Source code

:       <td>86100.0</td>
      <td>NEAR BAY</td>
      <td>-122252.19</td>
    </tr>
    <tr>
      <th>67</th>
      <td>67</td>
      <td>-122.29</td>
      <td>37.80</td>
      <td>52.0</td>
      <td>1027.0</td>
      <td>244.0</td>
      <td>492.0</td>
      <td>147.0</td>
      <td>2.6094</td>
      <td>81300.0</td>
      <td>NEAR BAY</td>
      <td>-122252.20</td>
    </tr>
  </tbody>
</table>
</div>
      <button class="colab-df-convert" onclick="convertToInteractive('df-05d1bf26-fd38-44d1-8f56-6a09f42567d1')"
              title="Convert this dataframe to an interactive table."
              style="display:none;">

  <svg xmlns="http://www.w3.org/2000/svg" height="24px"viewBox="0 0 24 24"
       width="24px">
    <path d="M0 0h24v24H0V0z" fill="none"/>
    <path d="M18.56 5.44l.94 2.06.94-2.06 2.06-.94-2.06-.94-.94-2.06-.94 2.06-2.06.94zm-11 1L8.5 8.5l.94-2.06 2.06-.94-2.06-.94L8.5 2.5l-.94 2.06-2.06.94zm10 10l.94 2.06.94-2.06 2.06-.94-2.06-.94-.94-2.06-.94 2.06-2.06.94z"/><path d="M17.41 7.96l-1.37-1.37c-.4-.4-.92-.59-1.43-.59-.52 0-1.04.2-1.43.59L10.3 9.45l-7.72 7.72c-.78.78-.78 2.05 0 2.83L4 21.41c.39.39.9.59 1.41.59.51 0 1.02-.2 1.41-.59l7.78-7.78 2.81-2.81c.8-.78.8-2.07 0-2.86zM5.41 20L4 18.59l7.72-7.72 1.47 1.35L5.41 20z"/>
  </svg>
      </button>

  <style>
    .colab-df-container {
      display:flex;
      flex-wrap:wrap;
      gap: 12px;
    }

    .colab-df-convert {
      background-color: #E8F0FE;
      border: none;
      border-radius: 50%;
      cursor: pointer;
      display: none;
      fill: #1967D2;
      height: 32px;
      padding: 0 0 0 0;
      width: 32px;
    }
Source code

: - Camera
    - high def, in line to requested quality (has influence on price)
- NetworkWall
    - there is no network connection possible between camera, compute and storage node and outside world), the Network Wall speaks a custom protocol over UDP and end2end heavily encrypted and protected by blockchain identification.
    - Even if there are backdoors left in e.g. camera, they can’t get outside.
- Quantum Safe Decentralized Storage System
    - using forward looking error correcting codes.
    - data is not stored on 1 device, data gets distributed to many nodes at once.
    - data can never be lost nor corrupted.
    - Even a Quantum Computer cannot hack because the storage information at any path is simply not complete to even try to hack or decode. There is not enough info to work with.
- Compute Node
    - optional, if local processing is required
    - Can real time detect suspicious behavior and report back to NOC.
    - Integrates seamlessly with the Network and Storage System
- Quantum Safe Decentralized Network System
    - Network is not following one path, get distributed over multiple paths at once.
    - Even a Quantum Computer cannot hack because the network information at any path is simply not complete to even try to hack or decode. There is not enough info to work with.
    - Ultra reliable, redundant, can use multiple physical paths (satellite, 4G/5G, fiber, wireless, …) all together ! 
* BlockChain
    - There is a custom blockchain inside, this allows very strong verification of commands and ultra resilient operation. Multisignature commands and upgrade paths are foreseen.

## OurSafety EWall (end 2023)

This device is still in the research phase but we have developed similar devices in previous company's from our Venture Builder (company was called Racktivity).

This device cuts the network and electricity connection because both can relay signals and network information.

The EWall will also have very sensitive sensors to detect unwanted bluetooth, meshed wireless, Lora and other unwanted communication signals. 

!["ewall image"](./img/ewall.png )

What you need to do: Render each line of the entries above as a JSON list of strings, one string per line, and leave out blank lines.

Exercise result:
[
  "Source code",
  ":       <td>86100.0</td>",
  "      <td>NEAR BAY</td>",
  "      <td>-122252.19</td>",
  "    </tr>",
  "    <tr>",
  "      <th>67</th>",
  "      <td>67</td>",
  "      <td>-122.29</td>",
  "      <td>37.80</td>",
  "      <td>52.0</td>",
  "      <td>1027.0</td>",
  "      <td>244.0</td>",
  "      <td>492.0</td>",
  "      <td>147.0</td>",
  "      <td>2.6094</td>",
  "      <td>81300.0</td>",
  "      <td>NEAR BAY</td>",
  "      <td>-122252.20</td>",
  "    </tr>",
  "  </tbody>",
  "</table>",
  "</div>",
  "      <button class=\"colab-df-convert\" onclick=\"convertToInteractive('df-05d1bf26-fd38-44d1-8f56-6a09f42567d1')\"",
  "              title=\"Convert this dataframe to an interactive table.\"",
  "              style=\"display:none;\">",
  "  <svg xmlns=\"http://www.w3.org/2000/svg\" height=\"24px\"viewBox=\"0 0 24 24\"",
  "       width=\"24px\">",
  "    <path d=\"M0 0h24v24H0V0z\" fill=\"none\"/>",
  "    <path d=\"M18.56 5.44l.94 2.06.94-2.06 2.06-.94-2.06-.94-.94-2.06-.94 2.06-2.06.94zm-11 1L8.5 8.5l.94-2.06 2.06-.94-2.06-.94L8.5 2.5l-.94 2.06-2.06.94zm10 10l.94 2.06.94-2.06 2.06-.94-2.06-.94-.94-2.06-.94 2.06-2.06.94z\"/><path d=\"M17.41 7.96l-1.37-1.37c-.4-.4-.92-.59-1.43-.59-.52 0-1.04.2-1.43.59L10.3 9.45l-7.72 7.72c-.78.78-.78 2.05 0 2.83L4 21.41c.39.39.9.59 1.41.59.51 0 1.02-.2 1.41-.59l7.78-7.78 2.81-2.81c.8-.78.8-2.07 0-2.86zM5.41 20L4 18.59l7.72-7.72 1.47 1.35L5.41 20z\"/>",
  "  </svg>",
  "      </button>",
  "  <style>",
  "    .colab-df-container {",
  "      display:flex;",
  "      flex-wrap:wrap;",
  "      gap: 12px;",
  "    }",
  "    .colab-df-convert {",
  "      background-color: #E8F0FE;",
  "      border: none;",
  "      border-radius: 50%;",
  "      cursor: pointer;",
  "      display: none;",
  "      fill: #1967D2;",
  "      height: 32px;",
  "      padding: 0 0 0 0;",
  "      width: 32px;",
  "    }",
  "Source code",
  ": - Camera",
  "    - high def, in line to requested quality (has influence on price)",
  "- NetworkWall",
  "    - there is no network connection possible between camera, compute and storage node and outside world), the Network Wall speaks a custom protocol over UDP and end2end heavily encrypted and protected by blockchain identification.",
  "    - Even if there are backdoors left in e.g. camera, they can’t get outside.",
  "- Quantum Safe Decentralized Storage System",
  "    - using forward looking error correcting codes.",
  "    - data is not stored on 1 device, data gets distributed to many nodes at once.",
  "    - data can never be lost nor corrupted.",
  "    - Even a Quantum Computer cannot hack because the storage information at any path is simply not complete to even try to hack or decode. There is not enough info to work with.",
  "- Compute Node",
  "    - optional, if local processing is required",
  "    - Can real time detect suspicious behavior and report back to NOC.",
  "    - Integrates seamlessly with the Network and Storage System",
  "- Quantum Safe Decentralized Network System",
  "    - Network is not following one path, get distributed over multiple paths at once.",
  "    - Even a Quantum Computer cannot hack because the network information at any path is simply not complete to even try to hack or decode. There is not enough info to work with.",
  "    - Ultra reliable, redundant, can use multiple physical paths (satellite, 4G/5G, fiber, wireless, …) all together ! ",
  "* BlockChain",
  "    - There is a custom blockchain inside, this allows very strong verification of commands and ultra resilient operation. Multisignature commands and upgrade paths are foreseen.",
  "## OurSafety EWall (end 2023)",
  "This device is still in the research phase but we have developed similar devices in previous company's from our Venture Builder (company was called Racktivity).",
  "This device cuts the network and electricity connection because both can relay signals and network information.",
  "The EWall will also have very sensitive sensors to detect unwanted bluetooth, meshed wireless, Lora and other unwanted communication signals. ",
  "![\"ewall image\"](./img/ewall.png )"
]